(Extracted data entries)
--

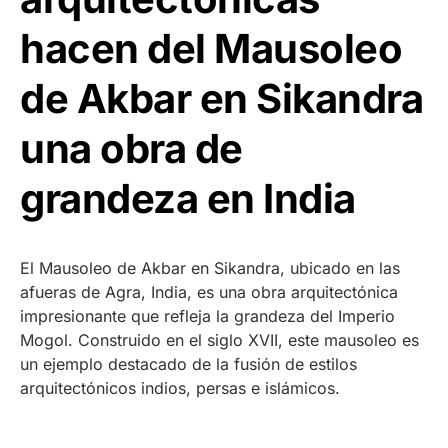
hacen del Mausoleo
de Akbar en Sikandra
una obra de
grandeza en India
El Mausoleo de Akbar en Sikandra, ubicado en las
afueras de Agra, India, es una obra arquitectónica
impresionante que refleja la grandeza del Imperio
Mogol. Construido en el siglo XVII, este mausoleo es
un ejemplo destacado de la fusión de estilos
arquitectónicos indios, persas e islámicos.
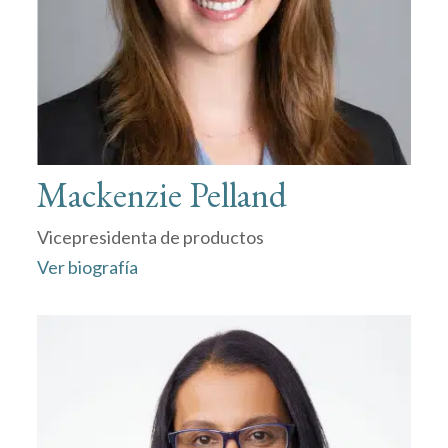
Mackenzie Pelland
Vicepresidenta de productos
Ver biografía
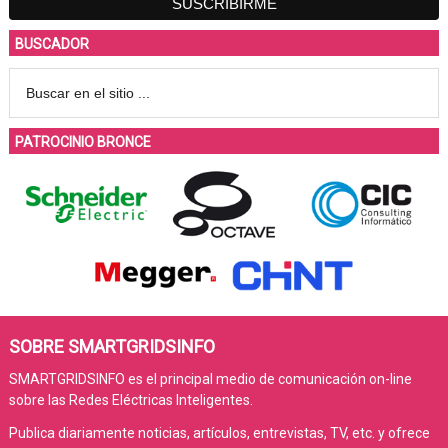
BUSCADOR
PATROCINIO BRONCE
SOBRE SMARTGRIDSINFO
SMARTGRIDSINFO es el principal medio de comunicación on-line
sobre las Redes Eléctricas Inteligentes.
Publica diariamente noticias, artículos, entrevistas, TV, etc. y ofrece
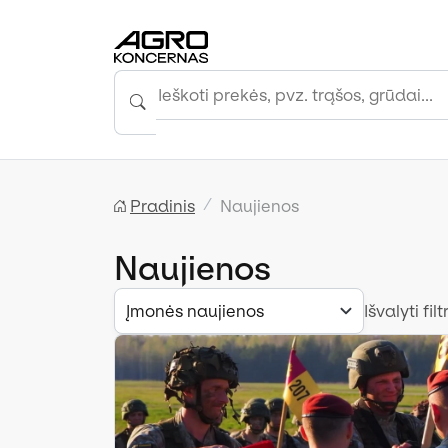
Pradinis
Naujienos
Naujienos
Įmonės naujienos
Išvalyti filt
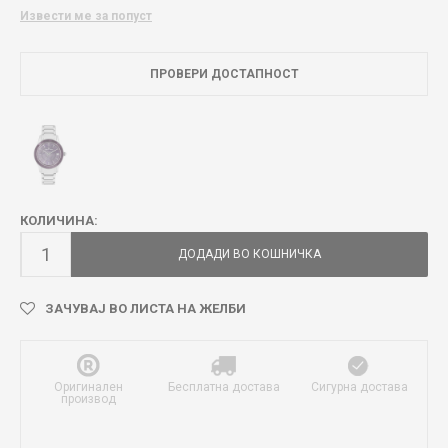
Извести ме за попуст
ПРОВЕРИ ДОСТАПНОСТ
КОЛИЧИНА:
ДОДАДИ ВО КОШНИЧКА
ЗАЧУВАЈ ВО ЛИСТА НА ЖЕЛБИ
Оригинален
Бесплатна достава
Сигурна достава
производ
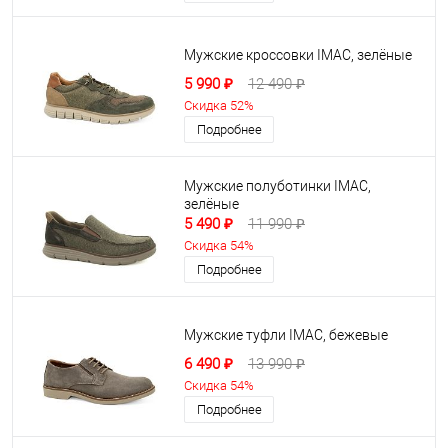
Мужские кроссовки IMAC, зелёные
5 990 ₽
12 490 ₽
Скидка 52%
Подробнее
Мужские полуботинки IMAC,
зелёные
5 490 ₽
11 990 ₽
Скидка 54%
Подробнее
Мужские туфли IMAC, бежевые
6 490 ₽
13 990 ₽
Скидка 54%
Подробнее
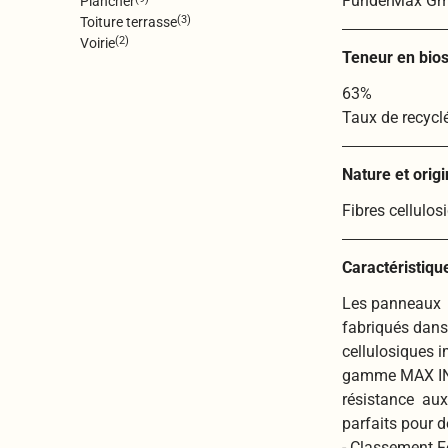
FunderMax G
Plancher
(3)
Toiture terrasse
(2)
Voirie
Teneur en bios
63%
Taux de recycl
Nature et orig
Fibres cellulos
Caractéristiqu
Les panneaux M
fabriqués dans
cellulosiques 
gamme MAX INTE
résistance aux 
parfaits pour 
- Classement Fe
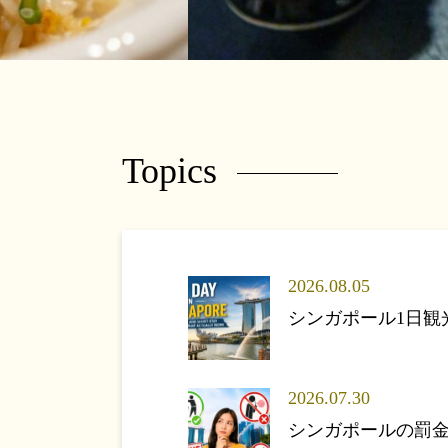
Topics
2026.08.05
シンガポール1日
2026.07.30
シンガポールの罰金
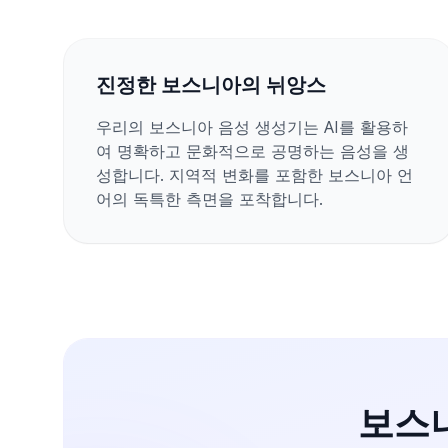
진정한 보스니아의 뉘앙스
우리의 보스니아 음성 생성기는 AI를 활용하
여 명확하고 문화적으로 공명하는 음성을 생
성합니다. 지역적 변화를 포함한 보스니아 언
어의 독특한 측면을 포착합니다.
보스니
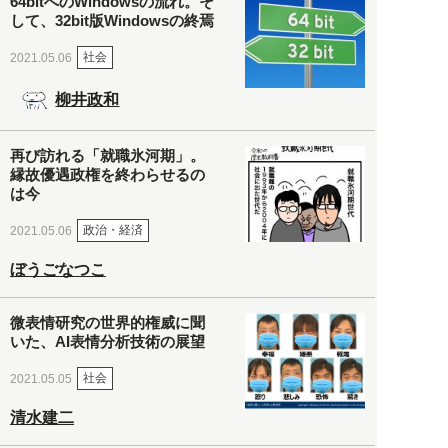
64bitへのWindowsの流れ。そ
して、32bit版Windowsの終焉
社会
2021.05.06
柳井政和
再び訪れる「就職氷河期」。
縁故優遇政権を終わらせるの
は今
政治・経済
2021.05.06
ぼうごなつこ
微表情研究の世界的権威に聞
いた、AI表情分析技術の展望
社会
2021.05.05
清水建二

--

How many of the lines above contain the string "Akbar"? Reply with the number alone.

2